Mecelle’den 100 Küllî Kaide

Faydalı ise lütfen bağlantıyı paylaşınız, tavsiye ediniz. Kaynaksız kopyalamanıza rızamız yoktur.

MECELLE’NİN İLK 100 MADDESİ: KÜLLİ KAİDELER

Ahmet Cevdet Paşa

Madde 1

“İlm-i fıkıh, mesâil-i şer’iyye-i ameliyyeyi bilmektir.” 

Mesâil-i fıkhiyye, ya emr-i âhirete taalluk eder ki, ahkâm-ı ibâdâttır.
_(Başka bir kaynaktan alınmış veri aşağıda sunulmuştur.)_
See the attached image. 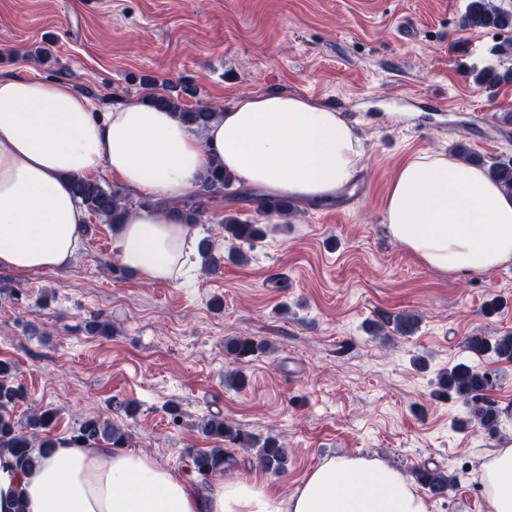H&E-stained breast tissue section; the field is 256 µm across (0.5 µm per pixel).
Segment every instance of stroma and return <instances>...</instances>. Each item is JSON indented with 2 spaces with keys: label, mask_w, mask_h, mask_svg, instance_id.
<instances>
[{
  "label": "stroma",
  "mask_w": 512,
  "mask_h": 512,
  "mask_svg": "<svg viewBox=\"0 0 512 512\" xmlns=\"http://www.w3.org/2000/svg\"><path fill=\"white\" fill-rule=\"evenodd\" d=\"M467 0H0V76L70 84L97 111L189 86V107L244 93H298L332 104L364 148V175L334 201L268 218L246 262L227 259L225 215L256 220L246 201L216 198L197 225L226 260L177 282H142L112 256V227L90 219L63 272L0 268V359L25 396L17 424L40 407L52 433L88 418L121 428L129 451L185 470L215 447L198 425L218 412L284 443L288 469L268 474L288 497L319 464L363 456L402 471L460 473L434 512H488L480 467L497 437L459 429L466 409L437 394L436 375L466 362L493 370L490 392L512 410V362L479 357L468 336L512 333V264L460 279L424 266L387 231L383 197L402 160L462 144L485 163L512 159V83L478 87L472 67L502 63L512 31L464 30ZM287 278L272 287L274 275ZM499 299L495 315L484 312ZM420 316L411 336H374L379 314ZM108 322L112 333L92 331ZM255 336L269 352L244 364L226 339ZM133 405L115 411L114 402ZM178 406L172 419L169 406Z\"/></svg>",
  "instance_id": "1"
}]
</instances>
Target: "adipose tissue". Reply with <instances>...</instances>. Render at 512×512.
Segmentation results:
<instances>
[{"mask_svg":"<svg viewBox=\"0 0 512 512\" xmlns=\"http://www.w3.org/2000/svg\"><path fill=\"white\" fill-rule=\"evenodd\" d=\"M360 140L332 105L285 93L239 96L204 137L171 113L128 101L96 112L61 81L0 76V268L67 269L89 214L74 175H109L153 200L112 226V255L141 279L176 281L196 253L194 225L168 204L194 192L213 160L247 186L308 207L363 168ZM389 234L430 269L460 277L512 263V193L481 168L422 152L397 168L383 202ZM482 466L489 512H512V420ZM0 512H432L401 470L333 457L288 499L259 477H217L206 491L151 456L59 443L20 471L0 453Z\"/></svg>","mask_w":512,"mask_h":512,"instance_id":"adipose-tissue-1","label":"adipose tissue"}]
</instances>
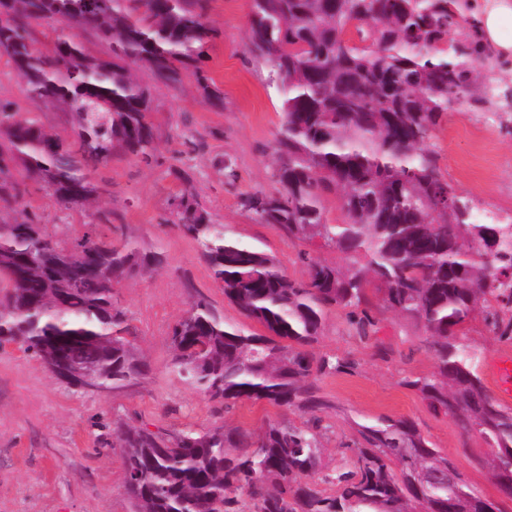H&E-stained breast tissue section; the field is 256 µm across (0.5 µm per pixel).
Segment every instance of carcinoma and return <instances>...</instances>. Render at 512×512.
Listing matches in <instances>:
<instances>
[{
    "mask_svg": "<svg viewBox=\"0 0 512 512\" xmlns=\"http://www.w3.org/2000/svg\"><path fill=\"white\" fill-rule=\"evenodd\" d=\"M208 0H0V57L32 102H58L75 115V137L47 133L37 114L16 118L0 105V206L24 205L26 181L48 188L64 208L106 189L92 171L117 153L150 161L156 151L149 89L138 64L169 84L200 74ZM472 0H251L246 39L263 58L281 99L274 194L242 206L262 224L319 239L348 255L344 270L312 261L293 279L267 252L242 244L224 224L180 197L183 234L193 240L224 297L263 332L224 322L193 302L172 330L174 371L224 409L245 400L310 414L268 424L252 436L224 426L173 434L146 427L119 432L124 489L135 512H485L486 500L461 478L448 482V457L408 419L380 417L356 428L351 463L322 462L323 402L312 373L352 372L356 363L306 350L325 310L348 311L359 337L374 327L363 306L374 285L383 303L420 323L433 371L402 385L435 413L481 432L488 466L511 489L512 410L485 390L480 351L459 335L480 306L484 321L512 340V224H496L455 192L429 142L448 109L473 97L488 118L512 122V85L481 43ZM34 24L56 33L45 53ZM92 32L110 50L85 52ZM340 193L346 220L326 223L321 198ZM146 256L129 243L86 234L63 246L29 221H0V342H20L67 383L116 389L143 365L126 337L114 282ZM334 487L328 494L320 484Z\"/></svg>",
    "mask_w": 512,
    "mask_h": 512,
    "instance_id": "1",
    "label": "carcinoma"
}]
</instances>
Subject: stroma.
I'll use <instances>...</instances> for the list:
<instances>
[{
  "label": "stroma",
  "instance_id": "stroma-1",
  "mask_svg": "<svg viewBox=\"0 0 512 512\" xmlns=\"http://www.w3.org/2000/svg\"><path fill=\"white\" fill-rule=\"evenodd\" d=\"M248 14L249 0H209L206 22L218 35L208 43L201 64L207 85H200L190 70L179 84L168 86L145 68H136L152 98L157 144L152 162L123 155L99 166L92 177L107 192L87 208H64L43 185H27L28 213L58 239L69 242L94 231L116 244L130 242L144 252H158L160 259L115 288L127 337L145 365L141 378L105 392L79 389L59 380L21 343L0 345V512H134L124 490L122 450L115 435L120 426L176 433L221 425L257 434L274 421L304 419L293 410L251 401L224 410L172 371V329L193 301L205 300L228 323L245 322L211 278L195 244L178 229L182 191L192 192L212 221L227 225L242 243L276 257L289 276H303L309 259L345 269L351 265L336 249L259 223L241 205L245 195L278 189L271 172L282 122L269 67L246 47ZM0 100L14 103L22 114L36 111L43 128L60 139L75 135L69 109L60 103L33 104L3 58ZM430 148L458 193L483 209H512V127L454 107ZM102 214L109 215V223H95ZM368 313L377 331L362 341L346 311L328 309L310 348L313 357L334 354L357 365L354 372L313 380L326 404L320 414L326 428L324 465L342 464L356 424L405 418L447 454L496 512H512V499L500 493L483 464L489 456L483 435L433 412L419 393L402 384L406 377L433 369L424 330L388 309L377 293Z\"/></svg>",
  "mask_w": 512,
  "mask_h": 512
}]
</instances>
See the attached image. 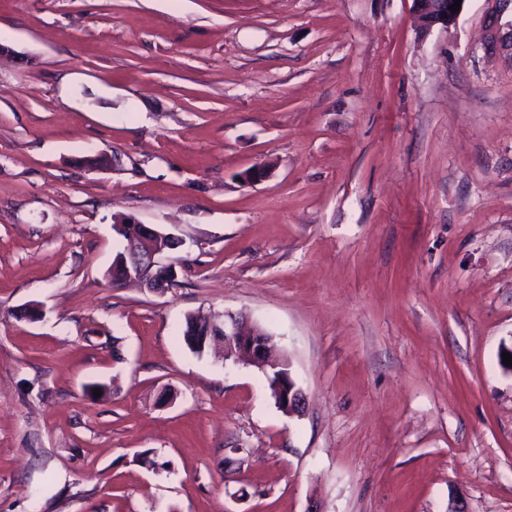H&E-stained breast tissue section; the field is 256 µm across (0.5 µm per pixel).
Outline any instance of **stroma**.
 Listing matches in <instances>:
<instances>
[{"mask_svg":"<svg viewBox=\"0 0 512 512\" xmlns=\"http://www.w3.org/2000/svg\"><path fill=\"white\" fill-rule=\"evenodd\" d=\"M510 23L0 0V512H512ZM122 215L175 286L106 279ZM198 311L267 329L304 413ZM278 379L275 376L268 377L269 390L273 391L274 387V399L281 408V410L289 416H299L303 413L306 399L295 381L290 379L288 373V384L281 385L279 382L275 385ZM275 385V386H274Z\"/></svg>","mask_w":512,"mask_h":512,"instance_id":"1","label":"stroma"}]
</instances>
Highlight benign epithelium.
I'll list each match as a JSON object with an SVG mask.
<instances>
[{"instance_id":"benign-epithelium-1","label":"benign epithelium","mask_w":512,"mask_h":512,"mask_svg":"<svg viewBox=\"0 0 512 512\" xmlns=\"http://www.w3.org/2000/svg\"><path fill=\"white\" fill-rule=\"evenodd\" d=\"M455 0H416L417 22L420 28L428 29L434 25H448L457 14L449 10ZM135 227L125 241L123 255L113 266L121 284H141L143 271L151 274V289H163L177 277L176 265L164 264L159 258L160 250L166 248L175 251L183 245L182 239L170 233L142 224L132 217H123L115 224L118 231H126L127 226ZM237 352L236 362L254 365L262 370L277 369L276 355L270 343L266 342L261 333L257 332L250 319L242 314H234L224 321V356ZM274 399L281 410L290 415L303 413L306 399L294 380L288 384L274 386Z\"/></svg>"}]
</instances>
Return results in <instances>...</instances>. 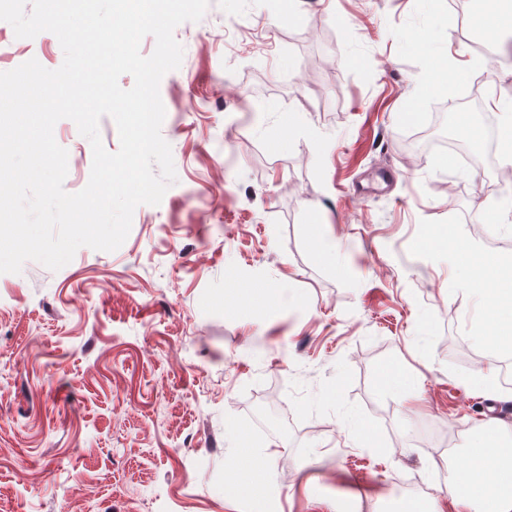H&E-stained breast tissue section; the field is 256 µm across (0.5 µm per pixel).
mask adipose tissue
Segmentation results:
<instances>
[{"label":"adipose tissue","mask_w":512,"mask_h":512,"mask_svg":"<svg viewBox=\"0 0 512 512\" xmlns=\"http://www.w3.org/2000/svg\"><path fill=\"white\" fill-rule=\"evenodd\" d=\"M467 285L477 287L488 309L486 320L479 323L481 337L512 347V262L496 257L473 262L467 271ZM238 451L227 462L229 480L224 493L229 497L248 496L263 501L268 471L264 458L258 456L244 430H237ZM496 439L478 432L470 444L465 463L459 465L448 483L449 492L467 487L464 503L470 512H512V462L502 459Z\"/></svg>","instance_id":"adipose-tissue-1"}]
</instances>
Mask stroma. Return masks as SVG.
<instances>
[{
  "label": "stroma",
  "mask_w": 512,
  "mask_h": 512,
  "mask_svg": "<svg viewBox=\"0 0 512 512\" xmlns=\"http://www.w3.org/2000/svg\"><path fill=\"white\" fill-rule=\"evenodd\" d=\"M492 7L211 0L176 27L182 63L160 83L176 183L117 250L0 274V512H255L224 496L239 428L269 455L276 512H410L395 476L428 475L452 439L467 454L479 422L512 424V351L475 342L473 298L417 245L461 225L512 258V166L402 146L436 104L471 97L448 124L474 130L512 99V35L473 22ZM460 49L464 77L430 80ZM32 58L60 67L57 37L0 21V72ZM54 137L78 192L91 145L69 119ZM313 224L334 259L316 256ZM237 282L281 300L239 311ZM389 367L414 397L379 388Z\"/></svg>",
  "instance_id": "35a3bbf8"
}]
</instances>
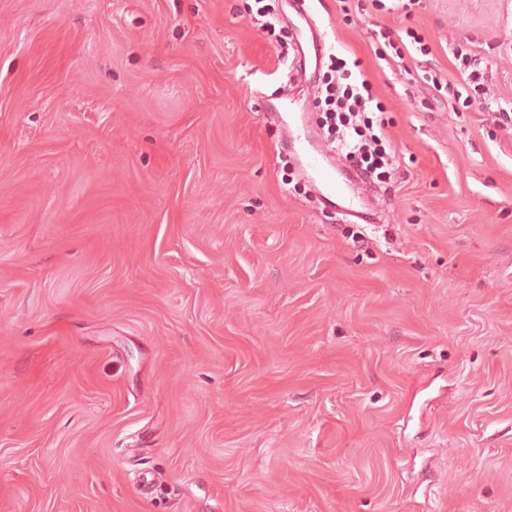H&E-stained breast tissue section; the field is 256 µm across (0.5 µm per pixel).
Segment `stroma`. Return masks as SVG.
I'll list each match as a JSON object with an SVG mask.
<instances>
[{
  "instance_id": "1",
  "label": "stroma",
  "mask_w": 512,
  "mask_h": 512,
  "mask_svg": "<svg viewBox=\"0 0 512 512\" xmlns=\"http://www.w3.org/2000/svg\"><path fill=\"white\" fill-rule=\"evenodd\" d=\"M358 2L309 13L387 109L366 226L254 0H0V512H512V129L447 93L512 102V0ZM463 81H464V84H461L463 89L466 91L467 95L466 97L464 98L463 100V103H462V106L463 108H468L470 105H471V97L469 95L470 92H474L475 94L479 95L481 101L480 103H484V107L482 109H484V111L486 112H493V114H495V118L499 116H509V112H508V107L510 106V111L512 110L511 108V102L509 104H506L507 107H504L502 106L501 103L499 102H496V105H497V109L496 110H492V102L490 101V99H488V102H487V98H486V95H488V91L489 89H486V86L484 84V76H483V73L480 72V70H477V69H472L466 76L465 78H463ZM299 121L301 125L298 124H285V128L287 130V136L285 138V142L288 144V140L292 143L297 142L302 148L305 149V144L309 143L312 146L313 150L308 151L305 149L306 157L304 169L307 172V169L313 174L312 181L314 183H318L320 185V193L323 197H325L331 204H334V199L336 197H341L345 201V206L340 207V211L344 214H354L357 213L354 207V197L355 192L347 193L345 191V187H353L357 185H361V180L367 182L366 177L363 174H357L359 178L353 174H349V176H343L342 173L336 174V169L331 165V168L325 165L326 157L322 154L321 151L316 149L313 145L314 137L312 131L307 128L305 125L304 115L299 116Z\"/></svg>"
}]
</instances>
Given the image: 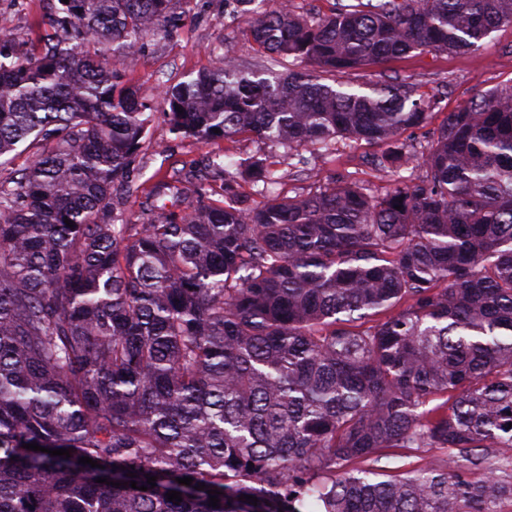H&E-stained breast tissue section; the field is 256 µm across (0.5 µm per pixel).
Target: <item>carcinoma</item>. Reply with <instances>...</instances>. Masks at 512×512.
<instances>
[{"label": "carcinoma", "instance_id": "1", "mask_svg": "<svg viewBox=\"0 0 512 512\" xmlns=\"http://www.w3.org/2000/svg\"><path fill=\"white\" fill-rule=\"evenodd\" d=\"M238 2L256 54L313 63L332 83L244 67L220 44L212 68L163 92L172 131L248 133L290 159L365 141L395 186L287 196L262 160L232 162L224 201L201 188L183 209L180 181H162L157 214L120 224L112 193L151 117L123 60L165 31L174 0H68L25 48L1 32L0 167L21 143L36 151L0 180V512H502L512 86L416 147L402 134L427 124L431 100L345 77L417 51L475 52L512 24V0H369L325 18ZM245 173L259 207L237 198ZM396 448L447 458L370 465ZM149 474L155 487L139 490Z\"/></svg>", "mask_w": 512, "mask_h": 512}]
</instances>
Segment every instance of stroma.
<instances>
[{"mask_svg":"<svg viewBox=\"0 0 512 512\" xmlns=\"http://www.w3.org/2000/svg\"><path fill=\"white\" fill-rule=\"evenodd\" d=\"M180 8L186 18L176 32L145 38L141 48L123 63L124 83L133 87L142 100L153 103L157 111L149 127V139L129 175V189L121 188L114 194L115 212L120 219L130 224L150 219L151 193L159 181L170 175L184 183L183 203L195 200L196 189L201 185L212 200H221L224 174L210 165L217 155L225 161L253 156L266 159L277 169L283 191L289 196L313 193L349 180L357 181L373 194L384 193L387 183L371 164L376 150L362 141L338 139L334 153L327 157L304 149L309 175L302 178L283 150L270 149L252 136L207 141L172 134L160 110L163 90L209 69L214 63L213 46L224 44L242 65L250 67L260 62L244 35L248 16L230 11L226 0H182ZM53 12V0H0V31L19 41L36 40L43 21ZM350 79L355 83L396 79L413 85L418 93L437 102L428 121L429 127L434 128L448 113L487 91L512 86V25L493 31L477 52H415L378 67L358 70Z\"/></svg>","mask_w":512,"mask_h":512,"instance_id":"obj_1","label":"stroma"}]
</instances>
Veyahut emr-i dünyaya taalluk eder ki, münâkehât ve muâmelât ve ukûbât kısımlarına taksim olunur. Şöyle ki, Cenâb-ı Hak bu nizâm-ı âlemin vakt-i mukaddere dek bekaasını irade edip, bu ise nev-i insanın bekaasına ve nev’in bekaası, tenâsül ve tevâlüd için zükûr ve inâsın izdivacına menuttur. Ve bir de nev’in bekaası eşhâsın adem-i inkıtâiyledir. İnsan ise, i’tidâl-i mizacı hasebiyle bekaada, gıda ve libas ve meskence umûr-ı sınâiyyeye muhtaç olur. Bu dahi efrâdı beyninde teâvün ve iştirâk husûlüne tevakkuf eder. Elhasıl insan, medeniyyü’t-tab’ olduğundan, sair hayvanat gibi münferiden yaşayamayıp, bast-ı bisat-ı medeniyyet ile yekdiğere muâvenet ve müşârekete muhtaçtır. Halbuki her şahıs, kendine mülâyim olan şeyi taleb ve mezâhim olan şeye gadab eder olduğundan, beynlerinde adl ü nizâmın halelden mahfuz kalması için gerek izdivac ve gerek mâ-bihi’ttemeddün olan teâvün ve iştirâk hususlarında, bir takım kavânin-i müeyyide-i şer’iyyeye muhtaç olur ki, evvelkisi fıkhın münâkehât kısmı ve ikincisi muâmelât kısmıdır. Ve emr-i temeddünün, bu minvâl üzre pâyidâr olması için, ahkâm-ı ceza tertibi lâzım gelip, bu dahi fıkhın ukûbât kısmıdır.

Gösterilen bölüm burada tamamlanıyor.